We live in an objectified and objectifying society. Feminism has taught us that much. This objectification comes from exactly what I am talking about. The childishness of the ego will always seek to rest in the safety of an easy definition, a simple idea of itself. It will always seek to objectify itself for its own convenience, because, at crucially developmental stages it is important to do so. What as a society we have no means of growing out of however, is this intransigent need to define ourselves and find exterior forms of self-identification.
My feeling is that as a society, and particularly as a culture of men, we are caught in that initial stage of adolescence. We are starting to see the true potential of our changing identities, but we are reluctant to give up the comforts and safety of childhood. We want independence, but we also want the dependence on the mother. We want to blaze our path but we still want to suckle on the fucking tit. And it is this conflict, which gives rise to the objectification of the self.
The desire to manifest new versions of ourselves, to grow and aspire, to be inspired and evolve, is not egotistical. It is the drive at the heart of the sacredness of life. It is also the integrity at the heart of your masculinity. But the need to define yourself as a consistent and knowable self, the need to be thought of highly by others as this or that kind of person, whether it is tough guy or nice guy or anything in between, is nothing more than ego.

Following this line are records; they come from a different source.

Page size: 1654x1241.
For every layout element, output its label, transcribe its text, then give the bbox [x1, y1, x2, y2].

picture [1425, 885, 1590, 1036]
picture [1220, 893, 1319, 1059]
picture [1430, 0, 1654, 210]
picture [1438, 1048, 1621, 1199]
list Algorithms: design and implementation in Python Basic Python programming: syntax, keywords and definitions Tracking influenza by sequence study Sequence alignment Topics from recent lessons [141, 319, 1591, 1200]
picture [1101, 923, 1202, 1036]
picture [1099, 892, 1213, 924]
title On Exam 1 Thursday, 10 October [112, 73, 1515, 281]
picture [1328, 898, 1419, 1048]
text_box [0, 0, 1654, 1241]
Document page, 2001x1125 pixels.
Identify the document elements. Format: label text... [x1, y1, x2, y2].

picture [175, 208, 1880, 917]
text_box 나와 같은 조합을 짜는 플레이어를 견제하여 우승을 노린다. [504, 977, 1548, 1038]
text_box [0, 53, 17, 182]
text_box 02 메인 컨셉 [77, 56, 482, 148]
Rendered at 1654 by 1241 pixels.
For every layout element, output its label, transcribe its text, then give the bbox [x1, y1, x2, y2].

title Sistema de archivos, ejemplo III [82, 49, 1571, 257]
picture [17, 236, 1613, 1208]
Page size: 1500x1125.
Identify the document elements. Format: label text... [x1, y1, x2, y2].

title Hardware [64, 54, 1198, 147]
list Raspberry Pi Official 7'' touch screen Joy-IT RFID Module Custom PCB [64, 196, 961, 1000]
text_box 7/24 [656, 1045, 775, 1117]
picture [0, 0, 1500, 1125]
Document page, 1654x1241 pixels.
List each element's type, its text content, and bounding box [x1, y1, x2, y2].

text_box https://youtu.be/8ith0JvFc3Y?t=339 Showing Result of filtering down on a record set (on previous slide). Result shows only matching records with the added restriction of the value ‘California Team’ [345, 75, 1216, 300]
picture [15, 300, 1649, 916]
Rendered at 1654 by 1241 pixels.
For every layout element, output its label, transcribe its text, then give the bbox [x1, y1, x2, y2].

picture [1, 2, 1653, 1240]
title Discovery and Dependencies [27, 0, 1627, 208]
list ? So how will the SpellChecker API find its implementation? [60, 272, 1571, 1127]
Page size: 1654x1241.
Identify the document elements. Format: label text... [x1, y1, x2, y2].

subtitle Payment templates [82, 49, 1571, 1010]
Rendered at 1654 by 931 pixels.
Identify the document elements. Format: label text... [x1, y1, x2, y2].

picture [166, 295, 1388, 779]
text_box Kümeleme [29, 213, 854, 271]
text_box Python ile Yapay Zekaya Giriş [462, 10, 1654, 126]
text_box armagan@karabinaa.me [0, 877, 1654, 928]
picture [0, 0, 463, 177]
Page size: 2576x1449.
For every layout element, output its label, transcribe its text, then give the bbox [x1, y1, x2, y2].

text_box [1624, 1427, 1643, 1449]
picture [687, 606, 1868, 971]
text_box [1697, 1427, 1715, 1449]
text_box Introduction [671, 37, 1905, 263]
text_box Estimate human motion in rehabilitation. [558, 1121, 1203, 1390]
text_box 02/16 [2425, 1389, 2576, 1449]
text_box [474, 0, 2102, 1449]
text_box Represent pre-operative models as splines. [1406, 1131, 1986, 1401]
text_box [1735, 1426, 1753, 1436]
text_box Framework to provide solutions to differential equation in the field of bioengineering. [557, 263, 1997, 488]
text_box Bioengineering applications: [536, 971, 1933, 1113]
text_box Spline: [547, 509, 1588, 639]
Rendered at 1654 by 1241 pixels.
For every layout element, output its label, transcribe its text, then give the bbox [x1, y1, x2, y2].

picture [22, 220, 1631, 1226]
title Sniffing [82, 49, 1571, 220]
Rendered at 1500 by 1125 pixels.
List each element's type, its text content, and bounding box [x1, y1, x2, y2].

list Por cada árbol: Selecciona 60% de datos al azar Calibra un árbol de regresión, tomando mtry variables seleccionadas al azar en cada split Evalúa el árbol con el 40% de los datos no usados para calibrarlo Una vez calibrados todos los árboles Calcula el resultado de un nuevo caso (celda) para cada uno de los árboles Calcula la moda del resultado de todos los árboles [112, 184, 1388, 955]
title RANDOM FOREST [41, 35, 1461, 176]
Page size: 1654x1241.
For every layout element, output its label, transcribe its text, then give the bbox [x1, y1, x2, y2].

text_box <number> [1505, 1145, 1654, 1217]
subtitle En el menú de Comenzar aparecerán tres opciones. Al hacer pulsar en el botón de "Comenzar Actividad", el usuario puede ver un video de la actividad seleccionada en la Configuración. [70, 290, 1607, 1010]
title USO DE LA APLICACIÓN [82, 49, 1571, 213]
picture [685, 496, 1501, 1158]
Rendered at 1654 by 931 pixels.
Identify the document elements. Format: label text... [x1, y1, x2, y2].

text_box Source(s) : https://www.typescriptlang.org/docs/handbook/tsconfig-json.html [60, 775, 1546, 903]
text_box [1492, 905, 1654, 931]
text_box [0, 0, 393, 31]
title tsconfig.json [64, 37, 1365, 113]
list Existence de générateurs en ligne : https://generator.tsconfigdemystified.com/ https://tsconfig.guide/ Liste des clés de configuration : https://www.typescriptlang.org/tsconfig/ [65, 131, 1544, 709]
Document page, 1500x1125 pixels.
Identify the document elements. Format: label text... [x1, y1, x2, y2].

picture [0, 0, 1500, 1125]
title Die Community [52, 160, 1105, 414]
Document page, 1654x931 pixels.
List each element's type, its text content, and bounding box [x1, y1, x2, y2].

If I can sum it up, anything that you do to hammer out some sort of stability and security in your life, is simply the ego. Because, by definition, such drives are the reaction to instability and insecurity, and only a child, or one who is pathologically hung up in a primitive developmental stage, would live their lives according to these basic kinds of motivation.
The challenge is a deep one. Because even sacred motivations can become egotistical ones. The line between authentic spirituality and dogmatic religiosity demonstrates this. If we are not careful, our most treasured inspirations can themselves become masks for a childish and pathological ego.
So how do we know the difference? How can we keep this crap in check? Well, I think this is exactly why tribal cultures had rites of passage, and why some of them can seem particularly brutal to the modern, sanitised eye. They were ways of forcing the young men of the tribe through the boundaries of the ego, and into the authentic resilience of spirit.
At the heart of your masculinity lies the ability to harness the energy of change and evolution. At the heart of your masculinity, lies the ability to suffer the slings and arrows, the opinions, attacks and onslaughts of a hostile environment. When faced with death, annihilation, or simply the reality of being forced to question your previously held values and ideas about yourself, the truth of who you are pours through, if only you are willing to grasp it.
The truth being that whatever you are, it is more than body, than the socialised role of your culture, or everything that you thought was true about your relationship to the world. At the heart of spirituality is the realisation that we are more than we thought we were. That the only truth about being a human being, is that we are a constantly evolving manifestation of the shifting energy of life itself, and any notion of the self that falls short of that is a delusion, a fixation of stubborn childishness.